**Source passage**
--------------------------------------------------
The scenario as I see it...
1) increase of Auth Shares to 600M
2) Perform R/S 20:1 resultant lowering O/S to 30M
3) File new Articles of Incorporation in Delaware with 100M A/S Maximum
4) with New Art of Incorp all 1M Preferred Sh will be divied up to Insiders
5) To approve an amendment to the Company’s certificate of incorporation to decrease the number of authorized shares of the Company’s Common Stock from 600,000,000 to 100,000,000 upon the consummation of the reverse stock split; and
Did everyone miss the "Semi Colon with the word and" after "Reverse stock split" above ???? what was intentionally left off or "Whited Out" ??
The following is in their "Fine Print"
Effect on Issued and Outstanding Common Stock . Depending on the ratio for the reverse stock split determined by the Board of Directors, a maximum of 20 shares of existing Common Stock will be combined into one new share of Common Stock. Based on [?] shares of Common Stock issued and outstanding as of [____] [?], 2016, immediately following the reverse stock split Quantum-Delaware would have approximately [?] shares of Common Stock issued and outstanding (without giving effect to rounding for fractional shares) if the ratio for the reverse split is one-for-25 .
--------------------------------------------------
**Available data**
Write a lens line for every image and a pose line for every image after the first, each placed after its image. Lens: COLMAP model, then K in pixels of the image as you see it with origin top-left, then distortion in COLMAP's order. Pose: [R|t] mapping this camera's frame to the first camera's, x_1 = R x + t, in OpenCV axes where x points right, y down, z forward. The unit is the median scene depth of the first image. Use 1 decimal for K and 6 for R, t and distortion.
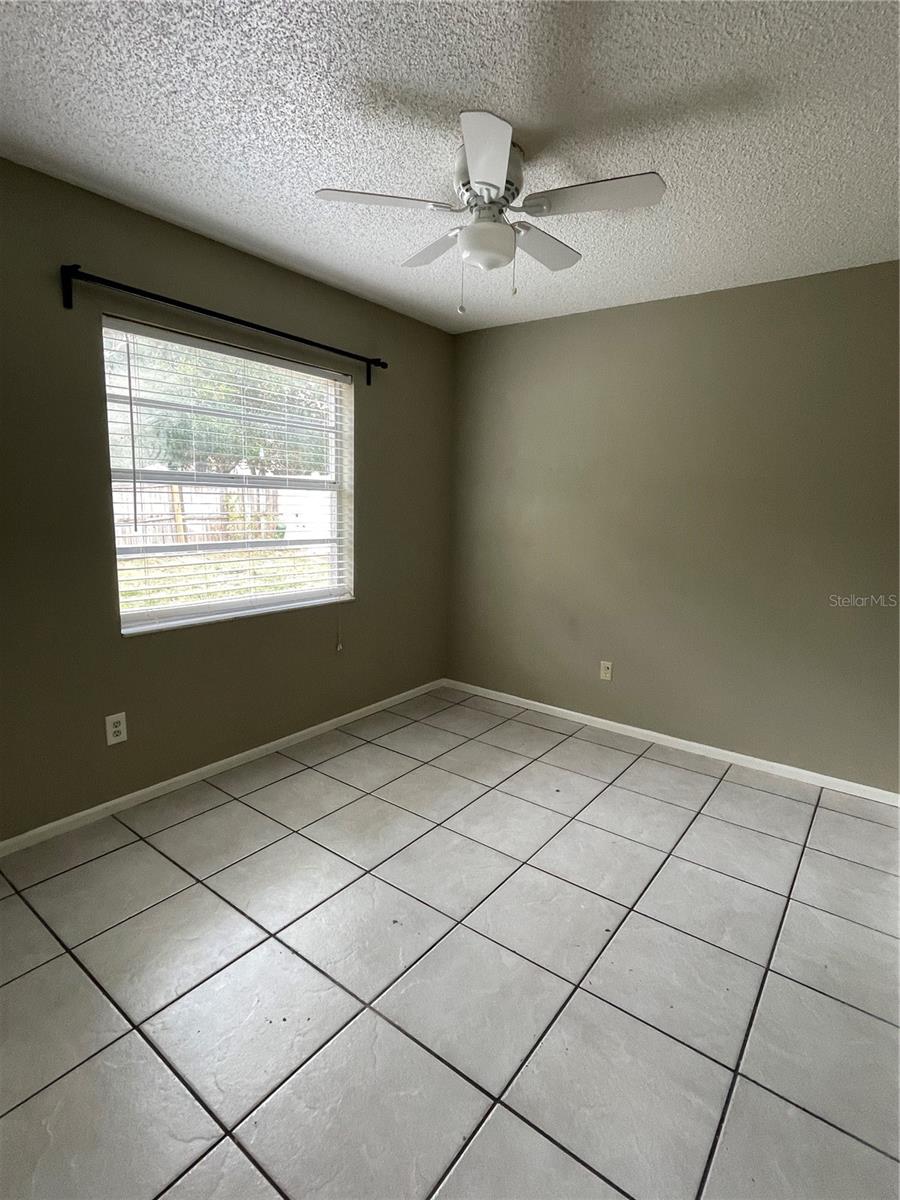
--------------------------------------------------
**Requirement**
List every share count in the reverse stock split post that is written with the abbreviation "M".

**Solved problem**
600M, 30M, 100M, 1M